Em Julho de 1917, quatro meses antes da implantação da ditadura comunista na longínqua Rússia, não fazia sentido a referência à ‘conversão’ desse país e, por isso, houve quem supusesse o regresso desse país à Igreja católica, mil anos depois do grande cisma do oriente. Mas, tendo em conta os factos ocorridos na ex-URSS, depois da sua consagração, pelo Papa São João Paulo II, ao Imaculado Coração de Maria, a ‘conversão’ não pode ser entendida como o regresso à catolicidade da Igreja de Roma, mas à liberdade, não só política mas também religiosa. Com efeito, foi esta a ‘conversão’ que efectivamente aconteceu, quando nada a fazia prever ou supor.

As várias referências à Rússia e aos seus ‘erros’, que se iriam espalhar pelo mundo, também não fazem sentido se aplicadas à ortodoxia, que não consta que se tenha expandido, ao contrário da ideologia comunista, que foi disseminada por todo o mundo pelo imperialismo bolchevique. Foi, aliás, neste sentido que ocorreu a dita ‘conversão’ da Rússia, ou seja a sua profunda mudança social e política, que possibilitou a acção evangelizadora das Igrejas cristãs, nomeadamente a ortodoxa e a católica.

Em abono desta interpretação, tenha-se também em conta que não parece possível, nem desejável, a conversão, por assim dizer automática, de um país ou nação, porque esse processo há-de ser, necessariamente, pessoal e não colectivo ou nacional. Já lá vão os tempos de má-memória em que se determinava, por decreto do poder político, a conversão de todo o povo, embora nos regimes comunistas ainda hoje seja o Estado a impor a irreligiosidade obrigatória dos seus cidadãos.
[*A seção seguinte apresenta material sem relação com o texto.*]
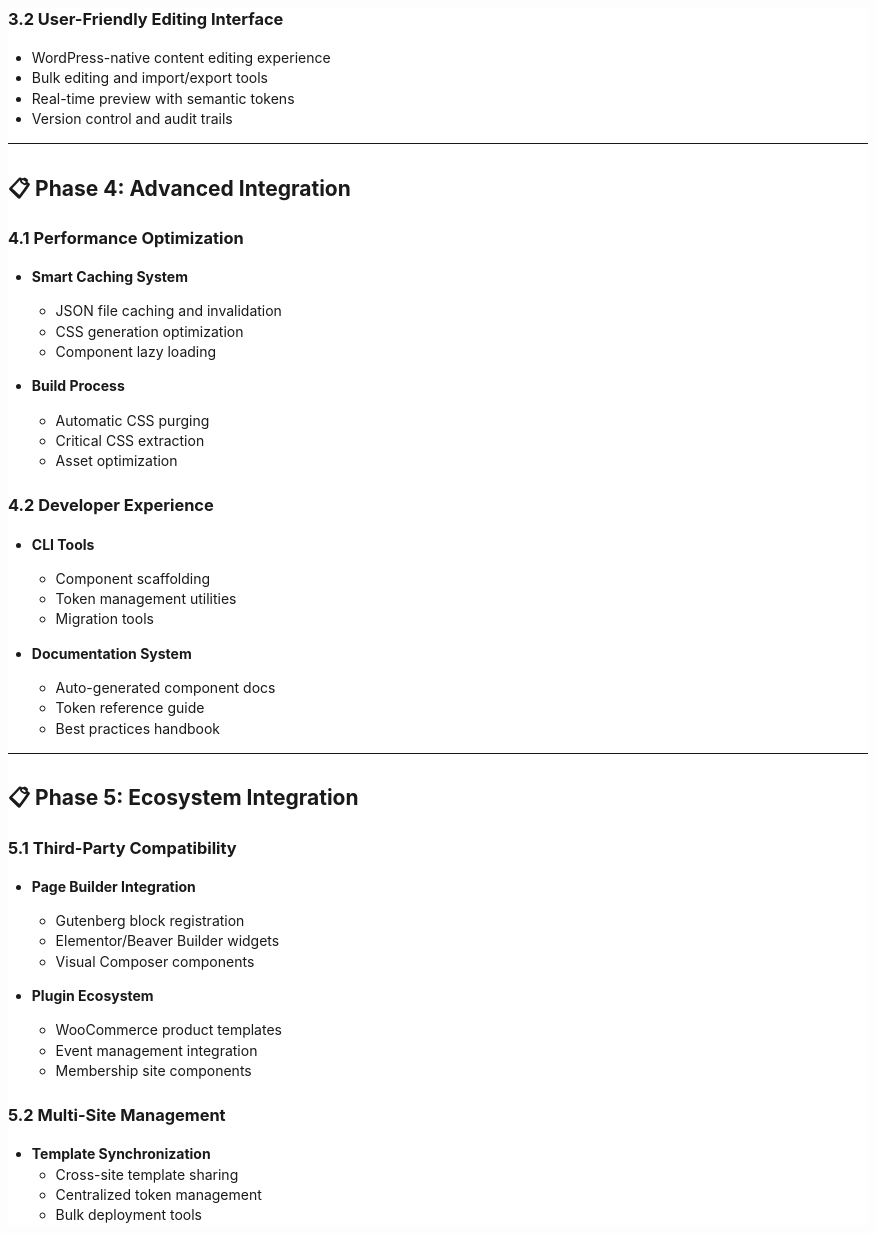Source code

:### **3.2 User-Friendly Editing Interface**
- WordPress-native content editing experience
- Bulk editing and import/export tools
- Real-time preview with semantic tokens
- Version control and audit trails

---

## 📋 **Phase 4: Advanced Integration**

### **4.1 Performance Optimization**
- **Smart Caching System**
  - JSON file caching and invalidation
  - CSS generation optimization
  - Component lazy loading

- **Build Process**
  - Automatic CSS purging
  - Critical CSS extraction
  - Asset optimization

### **4.2 Developer Experience**
- **CLI Tools**
  - Component scaffolding
  - Token management utilities
  - Migration tools

- **Documentation System**
  - Auto-generated component docs
  - Token reference guide
  - Best practices handbook

---

## 📋 **Phase 5: Ecosystem Integration**

### **5.1 Third-Party Compatibility**
- **Page Builder Integration**
  - Gutenberg block registration
  - Elementor/Beaver Builder widgets
  - Visual Composer components

- **Plugin Ecosystem**
  - WooCommerce product templates
  - Event management integration
  - Membership site components

### **5.2 Multi-Site Management**
- **Template Synchronization**
  - Cross-site template sharing
  - Centralized token management
  - Bulk deployment tools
Graças ao Concílio Vaticano II, muito se tem feito no sentido de uma sempre maior aproximação e compreensão entre as diversas confissões cristãs, nomeadamente as Igrejas católica e ortodoxa, que são irmãs pela fé que professam e porque são originárias de dois apóstolos irmãos: São Pedro, que foi o primeiro bispo de Roma; e Santo André, que a Igreja ortodoxa reconhece como seu fundador.

A ‘conversão’, não deve ser só dos ortodoxos, ou dos católicos, mas de ambos em ordem à unidade: o importante é sublinhar o que nos une, para que ambas Igrejas se reencontrem no comum legado e tradição cristã, que pacificamente partilharam durante o primeiro milénio da sua história bimilenar.

É neste contexto que se insere e reveste a maior importância a próxima visita a Fátima e a Lisboa do Metropolita ortodoxo Hilarion de Volokolamsk, a segunda individualidade da Igreja ortodoxa russa, chefiada pelo Patriarca Cirilo de Moscovo, com quem o Papa Francisco se encontrou, em 2016, em Havana, tendo ambos assinado uma declaração conjunta. O Metropolita Hilarion é doutorado pela universidade de Oxford, presidente do departamento das relações eclesiásticas exteriores do patriarcado de Moscovo e, nessa qualidade, interlocutor privilegiado para as relações com a Santa Sé.

Contrasta com o declínio da vivência cristã na Europa ocidental, a pujança da Igreja ortodoxa na Rússia, a que o Metropolita Hilarion se referiu, já este ano, numa entrevista ao ‘The Economist’. Alguns índices são suficientes para calibrar a importância deste renascimento espiritual: mais de mil novas igrejas, trinta mil novas paróquias, mais de mil novos mosteiros e cinquenta novas universidades ortodoxas!

A iminente visita a Fátima do Metropolita Hilarion de Volokolamsk, que proferirá uma conferência no próximo dia 19, na Universidade Católica Portuguesa, em Lisboa, é mais uma significativa expressão do ‘eixo mariano’.

Por obra e graça de Nossa Senhora de Fátima, Portugal, terra de Santa Maria, ficou espiritualmente unido à Rússia, no outro extremo da Europa. Estas duas nações, irmanadas na mesma devoção mariana, talvez sejam o instrumento de que a providência se quer agora servir para a realização da tão desejada união de católicos e ortodoxos, na mesma e única Igreja de Cristo.